_PAGE EXCERPT_

++++++++

Wednesday, June 1, 2011

A Honeymoon Story: Part 3


If you haven't already, reading  
is a good idea.


A Honeymoon Story 
AKA
 The First Episode of a Longstanding Tradition in Unlucky Travels and How I Came to Appreciate American Soil 
I.E.
The Mexico Debacle
PART THREE



We did manage to find our little hotel with no problems.  I use the term "hotel" loosely.  mr made all of our honeymoon arrangements himself and he thought it would be much more romantic to stay in a little cabana on the beach, off the beaten path, secluded and tucked away, than it would be to stay in a large, overpopulated resort.  And under normal circumstances he would be right - that would be more romantic.  But these were not normal circumstances.  These were completely stressful Murphy’s Law kind of circumstances. 


Once we located the front entrance and checked in (easier said than done), we were directed to our small, one room hut.  There was no air conditioning and no hot water.  Actually, with no air conditioning - no hot water was a blessing.  But there was no cold water either.  Just this tepid, sun-warmed water, even in the jug they left us to drink from.  There was also no electricity except for a few hours in the evening because the whole cluster of cabanas ran on one small generator.  Which meant we only enjoyed the delicious relief of the ceiling fan for two hours every night.  The door was locked with a padlock - from the OUTSIDE - and the windows didn’t lock at all.  And above all, we shared this cabana with a gigantic, hairy spider which we nicknamed Jorge, El Stupendo.  Oh, and halfway through our stay, a large lizard named Bob moved in.  I believe he may have eaten Jorge.  Though I have no proof.

++++++++

_STORED RECORDS_
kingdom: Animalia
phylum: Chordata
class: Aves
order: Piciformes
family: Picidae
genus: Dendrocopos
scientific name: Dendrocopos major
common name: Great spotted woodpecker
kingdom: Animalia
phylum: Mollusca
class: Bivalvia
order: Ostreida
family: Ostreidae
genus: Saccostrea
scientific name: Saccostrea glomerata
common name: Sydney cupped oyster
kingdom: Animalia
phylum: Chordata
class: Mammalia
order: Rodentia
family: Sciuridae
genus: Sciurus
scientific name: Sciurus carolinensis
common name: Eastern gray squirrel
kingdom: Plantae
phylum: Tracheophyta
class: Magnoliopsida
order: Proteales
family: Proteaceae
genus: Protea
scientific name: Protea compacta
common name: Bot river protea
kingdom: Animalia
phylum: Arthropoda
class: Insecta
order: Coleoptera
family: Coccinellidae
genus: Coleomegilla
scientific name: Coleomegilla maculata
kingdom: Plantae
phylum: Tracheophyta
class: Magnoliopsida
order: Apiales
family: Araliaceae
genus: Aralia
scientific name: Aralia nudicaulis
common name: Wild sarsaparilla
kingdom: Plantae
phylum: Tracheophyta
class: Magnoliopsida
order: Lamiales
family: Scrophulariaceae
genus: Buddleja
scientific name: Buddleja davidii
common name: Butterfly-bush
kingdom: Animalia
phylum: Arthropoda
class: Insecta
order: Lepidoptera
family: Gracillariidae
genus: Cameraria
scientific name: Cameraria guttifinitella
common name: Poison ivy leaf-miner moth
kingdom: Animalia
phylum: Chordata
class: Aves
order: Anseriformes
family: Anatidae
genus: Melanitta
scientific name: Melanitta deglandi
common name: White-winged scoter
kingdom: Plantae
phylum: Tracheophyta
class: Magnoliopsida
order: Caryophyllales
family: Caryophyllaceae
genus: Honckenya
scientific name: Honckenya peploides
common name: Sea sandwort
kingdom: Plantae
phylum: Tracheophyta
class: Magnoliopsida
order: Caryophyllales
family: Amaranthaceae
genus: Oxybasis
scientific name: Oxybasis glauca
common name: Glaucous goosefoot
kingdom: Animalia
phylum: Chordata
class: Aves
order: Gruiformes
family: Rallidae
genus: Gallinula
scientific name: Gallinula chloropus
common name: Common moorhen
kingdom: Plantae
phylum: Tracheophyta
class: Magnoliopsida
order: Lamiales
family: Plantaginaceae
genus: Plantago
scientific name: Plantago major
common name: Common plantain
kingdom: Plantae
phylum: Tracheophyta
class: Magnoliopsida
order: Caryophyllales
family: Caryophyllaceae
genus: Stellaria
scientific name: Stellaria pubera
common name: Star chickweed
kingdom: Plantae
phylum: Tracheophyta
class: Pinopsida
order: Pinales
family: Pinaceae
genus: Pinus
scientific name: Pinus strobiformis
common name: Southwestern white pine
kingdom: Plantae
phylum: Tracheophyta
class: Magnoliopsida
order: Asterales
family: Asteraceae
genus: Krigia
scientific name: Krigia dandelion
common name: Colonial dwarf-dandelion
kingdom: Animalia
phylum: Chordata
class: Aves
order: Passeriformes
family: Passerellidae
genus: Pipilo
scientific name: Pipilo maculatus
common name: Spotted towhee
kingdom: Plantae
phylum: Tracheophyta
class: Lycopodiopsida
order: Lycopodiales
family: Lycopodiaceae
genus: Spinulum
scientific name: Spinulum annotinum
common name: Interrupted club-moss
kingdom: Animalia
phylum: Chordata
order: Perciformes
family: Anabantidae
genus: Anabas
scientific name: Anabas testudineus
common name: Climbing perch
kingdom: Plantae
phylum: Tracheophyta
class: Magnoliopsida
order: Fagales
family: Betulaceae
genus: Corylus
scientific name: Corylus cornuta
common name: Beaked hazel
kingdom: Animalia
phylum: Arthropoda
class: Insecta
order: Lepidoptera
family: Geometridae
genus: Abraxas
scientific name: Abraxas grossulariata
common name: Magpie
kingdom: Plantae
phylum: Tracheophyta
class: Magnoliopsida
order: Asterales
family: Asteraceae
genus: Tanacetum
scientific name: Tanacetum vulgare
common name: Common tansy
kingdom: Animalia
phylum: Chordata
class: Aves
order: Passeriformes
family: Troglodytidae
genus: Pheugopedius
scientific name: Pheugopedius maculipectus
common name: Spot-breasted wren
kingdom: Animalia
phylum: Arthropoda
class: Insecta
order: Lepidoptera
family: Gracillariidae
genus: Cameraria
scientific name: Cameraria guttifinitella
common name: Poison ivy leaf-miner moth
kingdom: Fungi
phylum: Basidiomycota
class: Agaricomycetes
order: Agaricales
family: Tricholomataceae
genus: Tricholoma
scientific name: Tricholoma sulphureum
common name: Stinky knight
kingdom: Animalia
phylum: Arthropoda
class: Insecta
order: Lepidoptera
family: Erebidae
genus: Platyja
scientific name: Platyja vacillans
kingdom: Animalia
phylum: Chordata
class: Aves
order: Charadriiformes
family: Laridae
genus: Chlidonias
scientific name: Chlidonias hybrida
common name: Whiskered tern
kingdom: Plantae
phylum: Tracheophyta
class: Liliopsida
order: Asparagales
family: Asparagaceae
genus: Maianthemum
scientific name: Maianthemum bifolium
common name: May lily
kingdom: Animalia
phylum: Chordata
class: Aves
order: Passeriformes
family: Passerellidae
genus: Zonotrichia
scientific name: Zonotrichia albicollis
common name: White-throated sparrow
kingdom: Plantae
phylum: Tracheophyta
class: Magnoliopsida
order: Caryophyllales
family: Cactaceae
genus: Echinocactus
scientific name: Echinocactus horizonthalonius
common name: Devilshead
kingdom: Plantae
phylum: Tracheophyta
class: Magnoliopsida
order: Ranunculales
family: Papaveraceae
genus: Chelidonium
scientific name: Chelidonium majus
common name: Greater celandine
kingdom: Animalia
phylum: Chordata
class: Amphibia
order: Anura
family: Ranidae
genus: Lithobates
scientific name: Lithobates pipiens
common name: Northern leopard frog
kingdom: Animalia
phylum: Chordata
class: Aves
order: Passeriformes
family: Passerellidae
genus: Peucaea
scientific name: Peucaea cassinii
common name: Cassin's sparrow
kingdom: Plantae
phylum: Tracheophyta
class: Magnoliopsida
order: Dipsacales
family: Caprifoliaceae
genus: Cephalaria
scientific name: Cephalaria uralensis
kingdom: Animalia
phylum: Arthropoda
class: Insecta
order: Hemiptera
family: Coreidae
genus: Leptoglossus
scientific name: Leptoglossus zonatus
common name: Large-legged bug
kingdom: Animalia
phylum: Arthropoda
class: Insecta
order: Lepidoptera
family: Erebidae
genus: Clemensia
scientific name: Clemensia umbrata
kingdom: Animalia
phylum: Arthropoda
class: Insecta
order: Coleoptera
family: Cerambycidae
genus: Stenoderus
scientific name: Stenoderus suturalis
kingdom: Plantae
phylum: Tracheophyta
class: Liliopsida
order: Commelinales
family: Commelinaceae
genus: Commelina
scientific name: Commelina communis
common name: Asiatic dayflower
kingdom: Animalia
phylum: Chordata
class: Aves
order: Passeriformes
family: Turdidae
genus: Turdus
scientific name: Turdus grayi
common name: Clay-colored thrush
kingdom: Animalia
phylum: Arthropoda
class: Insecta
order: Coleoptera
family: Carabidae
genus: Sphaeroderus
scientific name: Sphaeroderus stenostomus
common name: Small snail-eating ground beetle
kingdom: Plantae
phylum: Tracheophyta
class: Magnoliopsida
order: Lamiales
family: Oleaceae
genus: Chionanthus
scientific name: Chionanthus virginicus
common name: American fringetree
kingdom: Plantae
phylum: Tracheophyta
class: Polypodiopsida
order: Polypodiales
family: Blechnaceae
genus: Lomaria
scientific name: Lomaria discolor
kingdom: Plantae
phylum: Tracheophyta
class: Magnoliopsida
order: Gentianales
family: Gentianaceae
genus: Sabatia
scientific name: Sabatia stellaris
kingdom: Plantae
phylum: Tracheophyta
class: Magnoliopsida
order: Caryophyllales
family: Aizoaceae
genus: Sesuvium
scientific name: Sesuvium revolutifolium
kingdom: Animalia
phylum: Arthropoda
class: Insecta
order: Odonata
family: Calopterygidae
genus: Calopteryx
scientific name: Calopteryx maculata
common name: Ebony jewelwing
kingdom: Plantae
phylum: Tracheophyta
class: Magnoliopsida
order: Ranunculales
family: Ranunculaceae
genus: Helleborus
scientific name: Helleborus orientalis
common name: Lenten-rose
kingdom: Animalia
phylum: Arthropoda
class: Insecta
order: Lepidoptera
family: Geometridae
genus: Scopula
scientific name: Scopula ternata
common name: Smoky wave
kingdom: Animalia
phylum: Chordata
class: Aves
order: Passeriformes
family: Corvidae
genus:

++++++++

_THINGS TO DO_
a - In the honeymoon story, what nickname was given to the spider that shared the cabana?
b - Carry the honeymoon story forward from the point where it stops.
The listing plays no part in this.

_ANSWERS FOR THE EXERCISE_
a - Jorge, El Stupendo

b -
All of the above I could have tolerated in the name of romance.  Really.  The hammocks were heavenly.  The beach was miraculous.  
The view all around was inexplicable.  BUT, the next morning we discovered that this “hotel” had no phone.  Not even for emergencies.   We were told to go around the corner and buy a phone card from a small shop - but not just any phone card.  A “Telmex,” because apparently they were cheaper and "better" than normal ones.  (What does that MEAN??)  When we got to the shop, I asked for said "specific card", but she had none - she only sold "normal ones".  I bought it anyway and tried it right away on the pay phone just outside.  No luck.  Just some Spanish rattled off much too quickly for me to understand.  We drove to a different phone and tried again.  No luck.  (Really??)  I grew desperate and tried to ask the operator if she could connect me to the United States – “Uh, necesitamos llamar los estados unidos…” – but this was a mistake because she then thought I was fluent in Spanish, despite my ridiculously lousy accent.  Since I couldn’t understand a word of her reply, I hung up hastily, fearing I may have just told her I needed to wrestle the wet cat or something equally ridiculous.  So we drove back to the hotel and begged for help.  The guys there told me to go into the village and try.  “These phones on the beach, they are no good,” they explained.  mr thought this was absolutely ridiculous.  As if the phones in town would magically work when nothing else would.  There was nothing else for it, though.  We had to try.
We searched and searched for a regular pay phone, but all they had in town were Telmex phones.  Wishing I had waited and purchased a Telmex phone card somewhere else, I finally decided to try the normal card on the Telmex phone because I was desperate and it was hot.  And, miraculously (or not miraculously, to this day I don’t know what the difference in the cards or phones are) it worked.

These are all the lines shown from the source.